══ Текст упражнения ══

Выбрать главу

При всей казенности аппаратной службы, не требовавшей особого ума, участок работы у Черненко был важный.

Материалы к заседаниям Политбюро, Секретариату, совещаниям, встречам и проводам делегаций, весь рабочий календарь Генерального — всё это было в ведении общего отдела.

Константин Устинович и его подчинённые ежедневно работали до 11–12 часов вечера, порой задерживались и дольше.

…Огромный объём информации, который необходимо было переварить и удержать в памяти, постоянное нервное напряжение, накапливавшееся годами, не могли не сказаться на его физическом и умственном здоровье.

Немудрено, что одним из первых, кто в ближайшем окружении Брежнева стал активно пользоваться снотворным, был именно Черненко.

Через некоторое время увлечение гасящими возбуждение наркотиками начало проявляться в его поведении: походка из суетливо-семенящей стала расслабленно-неуверенной, речь — вялой и невнятной.

Заторможенность в движениях и мыслительных процессах становилась всё более очевидной проработавшим с ним не один год сотрудникам аппарата ЦК.

Теперь он зачастую отвечал невпопад, отрешенно вперив взгляд в пространство над головой собеседника.

На периферийных партийных сановников, впервые общающихся с Черненко, он производил впечатление человека, глубоко озабоченного партийно-государственными проблемами. На самом же деле — Константин Устинович просто спал с открытыми глазами, не в состоянии освободиться от наркотических пут после утренней побудки.

Начались проколы. Брежнев не раз отчитывал его:

— Ну, что же ты, Костя? Забыл?

Иногда с нарастающим раздражением:

— Надо же думать, соображать!

Черненко выходил из кабинета жалкий: лицо красное, руки дрожат.

К. У. Черненко

Попытки загладить свою вину всё чаще принимали комичную форму, превратившись в откровенное подобострастие и угодливость.

Его знаменитая фраза-рефрен: «Всё хорошо, всё хорошо», которой Черненко неизменно отвечал на все обращенные к нему вопросы, ставила в неловкое положение собеседников, свидетельствовала, что он не совсем здоров и занят собственными мыслями и проблемами.

═══
══ Исходные данные ══

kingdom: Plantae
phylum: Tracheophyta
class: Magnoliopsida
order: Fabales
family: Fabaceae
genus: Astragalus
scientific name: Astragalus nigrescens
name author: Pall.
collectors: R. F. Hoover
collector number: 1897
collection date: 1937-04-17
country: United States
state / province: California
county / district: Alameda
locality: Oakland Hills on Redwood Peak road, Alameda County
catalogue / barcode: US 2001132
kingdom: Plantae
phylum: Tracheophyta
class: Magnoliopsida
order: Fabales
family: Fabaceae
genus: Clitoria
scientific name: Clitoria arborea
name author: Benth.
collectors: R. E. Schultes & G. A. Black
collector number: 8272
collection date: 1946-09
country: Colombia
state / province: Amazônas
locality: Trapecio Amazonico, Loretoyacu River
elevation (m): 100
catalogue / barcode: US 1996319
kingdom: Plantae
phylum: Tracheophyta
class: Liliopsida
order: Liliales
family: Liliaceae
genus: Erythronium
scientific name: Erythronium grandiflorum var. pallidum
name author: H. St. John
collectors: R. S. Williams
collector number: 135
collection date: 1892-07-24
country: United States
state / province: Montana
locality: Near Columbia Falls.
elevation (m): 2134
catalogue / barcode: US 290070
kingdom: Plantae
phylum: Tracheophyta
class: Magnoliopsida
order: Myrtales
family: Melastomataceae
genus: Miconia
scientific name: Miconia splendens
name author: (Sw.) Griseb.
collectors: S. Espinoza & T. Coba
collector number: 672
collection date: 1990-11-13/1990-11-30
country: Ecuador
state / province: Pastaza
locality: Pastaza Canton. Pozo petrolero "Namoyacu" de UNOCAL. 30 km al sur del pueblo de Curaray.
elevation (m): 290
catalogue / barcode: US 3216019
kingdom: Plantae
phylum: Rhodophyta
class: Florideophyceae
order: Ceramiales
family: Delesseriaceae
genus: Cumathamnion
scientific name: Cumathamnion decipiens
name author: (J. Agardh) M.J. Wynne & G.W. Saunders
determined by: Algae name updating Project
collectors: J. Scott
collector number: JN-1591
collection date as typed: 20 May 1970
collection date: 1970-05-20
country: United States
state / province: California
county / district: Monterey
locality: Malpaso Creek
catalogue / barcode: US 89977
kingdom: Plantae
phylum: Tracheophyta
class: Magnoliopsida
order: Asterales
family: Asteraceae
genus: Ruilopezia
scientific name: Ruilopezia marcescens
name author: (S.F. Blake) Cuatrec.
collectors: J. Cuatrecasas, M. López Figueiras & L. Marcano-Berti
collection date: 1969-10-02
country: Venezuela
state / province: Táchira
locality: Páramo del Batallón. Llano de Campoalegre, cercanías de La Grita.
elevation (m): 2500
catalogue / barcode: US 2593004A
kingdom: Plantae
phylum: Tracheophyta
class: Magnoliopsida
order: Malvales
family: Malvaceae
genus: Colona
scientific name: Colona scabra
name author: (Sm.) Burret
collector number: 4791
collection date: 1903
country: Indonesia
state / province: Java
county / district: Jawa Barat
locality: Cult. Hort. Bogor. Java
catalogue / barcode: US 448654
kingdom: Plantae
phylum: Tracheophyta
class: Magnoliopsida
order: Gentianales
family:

═══

* **Что сделать**:
**A.** Выпишите без изменений отрывок из текста о Черненко: начните с места, где стоят слова «Через некоторое время», и остановитесь после слов «над головой собеседника.».
**B.** Напишите, что идёт дальше в тексте о Черненко, начав сразу после его последнего предложения.

* **Ответы по заданиям**:
**A.**
Через некоторое время увлечение гасящими возбуждение наркотиками начало проявляться в его поведении: походка из суетливо-семенящей стала расслабленно-неуверенной, речь — вялой и невнятной.

Заторможенность в движениях и мыслительных процессах становилась всё более очевидной проработавшим с ним не один год сотрудникам аппарата ЦК.

Теперь он зачастую отвечал невпопад, отрешенно вперив взгляд в пространство над головой собеседника.

**B.**
Из-за этой фразы, ставшей притчей во языцех среди окружавших его партноменклатурщиков, он постоянно попадал впросак.

Желающих обменяться с ним мнениями о текущих политических событиях становилось всё меньше.

А личная охрана членов Политбюро от души хохотала, пародируя его на все лады в кремлёвских закоулках.

* * *

Завидев вошедшего генсека, Константин Устинович с усилием поднялся и заплетающейся походкой, но с распростёртыми руками двинулся навстречу.

Брежнев к объятиям расположен не был. Черненко это понял и руки опустил.

— С благополучным возвращением, Леонид Ильич! Как съездили?

— Пронесло… К чёртовой матери!

— Ну вот, всё хорошо, всё хорошо…

Брежнев вскипел, выругался и громко крикнул:

— Что ж тут хорошего?! Меня пронесло, а ему «всё хорошо, всё хорошо»!

Крик Хозяина вырвал Черненко из наркотического забытья, он вдруг преодолел барьер, отделявший его от реальности:

— Что-то случилось, Леонид Ильич?

Брежнев в ответ только захлопнул дверь и опрометью бросился к шкафу, к вожделенной «Беловежской», так как вновь почувствовал позывы опорожниться.

* * *

Визит подходил к концу, и Никсон пригласил Брежнева погостить денька два-три у него на ранчо в Сан-Клементе — местечко неподалёку от Лос-Анджелеса, на берегу Тихого океана.

23 июня генсек и президент самолётом отправились из Вашингтона в Калифорнию, а оттуда на военном вертолёте добрались до пункта назначения. Вскоре в одной из комнат состоялась их очередная беседа, затянувшаяся за полночь.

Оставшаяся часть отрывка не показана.